> WHAT THE TASK ASKS: Rewrite every line of the records below as a JSON list of strings, one string per line, with blank lines omitted and the pictures left out.

> INFORMATION:
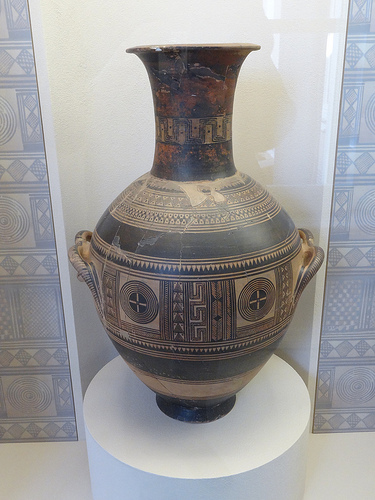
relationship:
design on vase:
[155, 264, 246, 349] [71, 38, 293, 436]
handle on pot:
[275, 224, 327, 307] [66, 37, 327, 426]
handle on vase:
[58, 220, 110, 290] [27, 42, 341, 427]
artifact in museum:
[67, 33, 323, 435] [16, 27, 103, 199]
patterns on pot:
[95, 254, 284, 346] [66, 37, 327, 426]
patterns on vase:
[111, 265, 160, 337] [27, 42, 341, 427]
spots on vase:
[180, 175, 225, 208] [23, 18, 338, 452]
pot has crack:
[66, 37, 327, 426] [98, 214, 121, 289]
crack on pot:
[98, 214, 121, 289] [66, 37, 327, 426]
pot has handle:
[66, 37, 327, 426] [275, 227, 326, 307]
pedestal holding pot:
[77, 353, 314, 498] [66, 37, 327, 426]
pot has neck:
[66, 37, 327, 426] [144, 68, 240, 177]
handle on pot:
[67, 229, 95, 299] [66, 37, 327, 426]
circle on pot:
[234, 275, 279, 324] [66, 37, 327, 426]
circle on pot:
[119, 278, 159, 324] [66, 37, 327, 426]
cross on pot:
[245, 288, 270, 313] [66, 37, 327, 426]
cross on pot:
[122, 287, 151, 316] [66, 37, 327, 426]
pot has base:
[66, 37, 327, 426] [152, 391, 239, 425]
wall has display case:
[0, 0, 362, 443] [25, 0, 354, 499]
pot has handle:
[66, 37, 327, 426] [65, 226, 94, 301]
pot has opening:
[66, 37, 327, 426] [122, 39, 263, 58]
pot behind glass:
[66, 37, 327, 426] [26, 1, 352, 481]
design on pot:
[155, 264, 246, 349] [66, 37, 327, 426]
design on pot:
[234, 276, 280, 325] [66, 37, 327, 426]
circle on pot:
[114, 277, 159, 325] [66, 37, 327, 426]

> WORKED SOLUTION:
[
  "relationship:",
  "design on vase:",
  "[155, 264, 246, 349] [71, 38, 293, 436]",
  "handle on pot:",
  "[275, 224, 327, 307] [66, 37, 327, 426]",
  "handle on vase:",
  "[58, 220, 110, 290] [27, 42, 341, 427]",
  "artifact in museum:",
  "[67, 33, 323, 435] [16, 27, 103, 199]",
  "patterns on pot:",
  "[95, 254, 284, 346] [66, 37, 327, 426]",
  "patterns on vase:",
  "[111, 265, 160, 337] [27, 42, 341, 427]",
  "spots on vase:",
  "[180, 175, 225, 208] [23, 18, 338, 452]",
  "pot has crack:",
  "[66, 37, 327, 426] [98, 214, 121, 289]",
  "crack on pot:",
  "[98, 214, 121, 289] [66, 37, 327, 426]",
  "pot has handle:",
  "[66, 37, 327, 426] [275, 227, 326, 307]",
  "pedestal holding pot:",
  "[77, 353, 314, 498] [66, 37, 327, 426]",
  "pot has neck:",
  "[66, 37, 327, 426] [144, 68, 240, 177]",
  "handle on pot:",
  "[67, 229, 95, 299] [66, 37, 327, 426]",
  "circle on pot:",
  "[234, 275, 279, 324] [66, 37, 327, 426]",
  "circle on pot:",
  "[119, 278, 159, 324] [66, 37, 327, 426]",
  "cross on pot:",
  "[245, 288, 270, 313] [66, 37, 327, 426]",
  "cross on pot:",
  "[122, 287, 151, 316] [66, 37, 327, 426]",
  "pot has base:",
  "[66, 37, 327, 426] [152, 391, 239, 425]",
  "wall has display case:",
  "[0, 0, 362, 443] [25, 0, 354, 499]",
  "pot has handle:",
  "[66, 37, 327, 426] [65, 226, 94, 301]",
  "pot has opening:",
  "[66, 37, 327, 426] [122, 39, 263, 58]",
  "pot behind glass:",
  "[66, 37, 327, 426] [26, 1, 352, 481]",
  "design on pot:",
  "[155, 264, 246, 349] [66, 37, 327, 426]",
  "design on pot:",
  "[234, 276, 280, 325] [66, 37, 327, 426]",
  "circle on pot:",
  "[114, 277, 159, 325] [66, 37, 327, 426]"
]